I appreciate the suggestion, but I'm single and live in a garage "apartment." It wouldn't be a good life for them.

[–] [email protected] 4 points 1 day ago (3 children)
[–] [email protected] 6 points 1 day ago (1 children)

They're probably confusing the World Wide Web for the Internet as whole.

[–] [email protected] 2 points 1 day ago

The usage of those terms became blurred immediately, as far as general public awareness goes.

If you use enough brain cells to be above "lol, I like that clip clicks like lolol", then you're labeled a nerd.

If you're familiar with any acronyms that have to do with tech, then you're a super nerd.

[–] [email protected] 5 points 1 day ago* (last edited 1 day ago) (1 children)

As they stated it became accessible to the average person in 1996. Prior to that you would be lucky if there was a local ISP offering access to the internet. I worked at several engineering companies in 1991 onward, and even though we had high end systems and tech back then we didn't get Internet and email until 1996. And initially it was useless because your clients didn't all have email yet.

[–] [email protected] 1 points 1 day ago

peers very confusedly from fredmail

[–] [email protected] -5 points 1 day ago (1 children)

Oh lol, you tried sounding smart there.

You've only sourced what is essentially a step of development for the internet. Do you even read?

[–] [email protected] 5 points 1 day ago

I just can't imagine bragging about being unique for having been middle/upper middle class in the 90s.

[–] cosmicrookie 4 points 1 day ago (1 children)

It is depressing to think that this is what you feel makes you unique.. any 45+ person is in the same boat as you my friend...
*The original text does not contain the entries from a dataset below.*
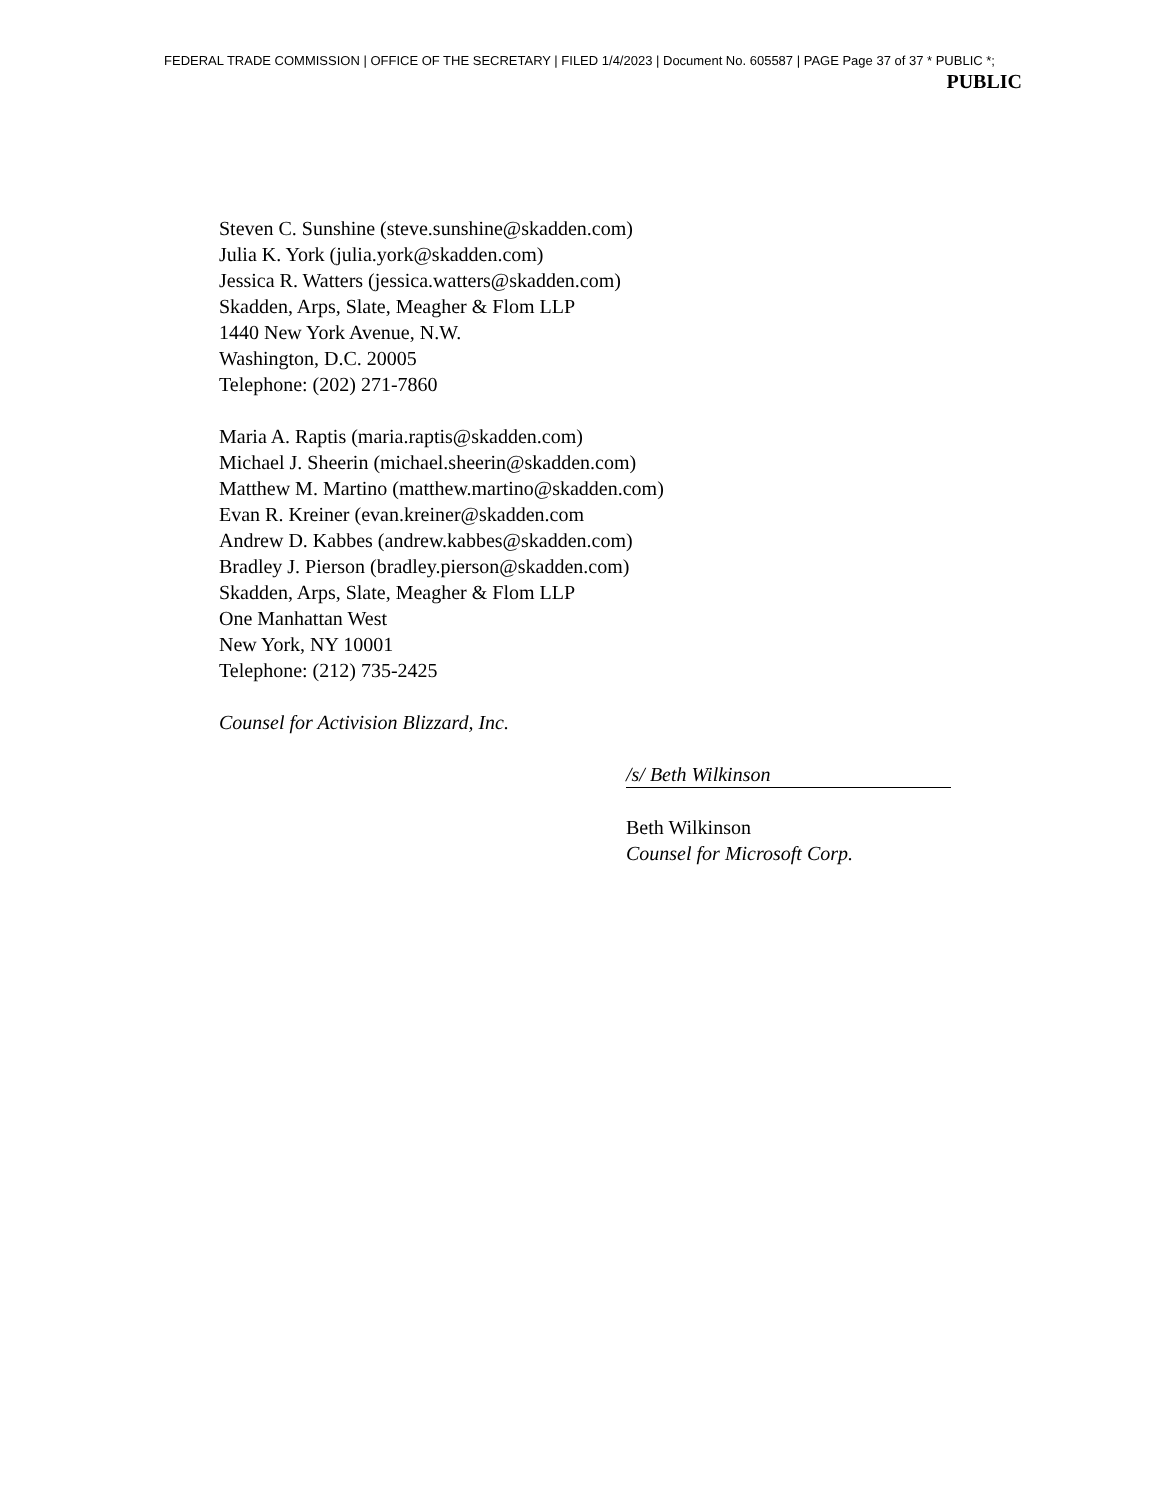FEDERAL TRADE COMMISSION | OFFICE OF THE SECRETARY | FILED 1/4/2023 | Document No. 605587 | PAGE Page 37 of 37 * PUBLIC *;
PUBLIC
Steven C. Sunshine (steve.sunshine@skadden.com)
Julia K. York (julia.york@skadden.com)
Jessica R. Watters (jessica.watters@skadden.com)
Skadden, Arps, Slate, Meagher & Flom LLP
1440 New York Avenue, N.W.
Washington, D.C. 20005
Telephone: (202) 271-7860
Maria A. Raptis (maria.raptis@skadden.com)
Michael J. Sheerin (michael.sheerin@skadden.com)
Matthew M. Martino (matthew.martino@skadden.com)
Evan R. Kreiner (evan.kreiner@skadden.com
Andrew D. Kabbes (andrew.kabbes@skadden.com)
Bradley J. Pierson (bradley.pierson@skadden.com)
Skadden, Arps, Slate, Meagher & Flom LLP
One Manhattan West
New York, NY 10001
Telephone: (212) 735-2425
Counsel for Activision Blizzard, Inc.
/s/ Beth Wilkinson
Beth Wilkinson
Counsel for Microsoft Corp.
You are special though, but this is not what makes you special.

[–] xylogx 3 points 1 day ago (1 children)

Day of Defeat source players:

https://steamcharts.com/app/300#All

Its like being on an island that is slowly sinking into the sea.

[–] Bademantel 2 points 1 day ago

I really liked the game something like 15 years ago. But it seems like a bad idea to get back into it now with only a few very dedicated players left.

[–] [email protected] 2 points 1 day ago

I will be last person to take the last hit from my very nearly empty lemonade raspberry dispo at some point later today.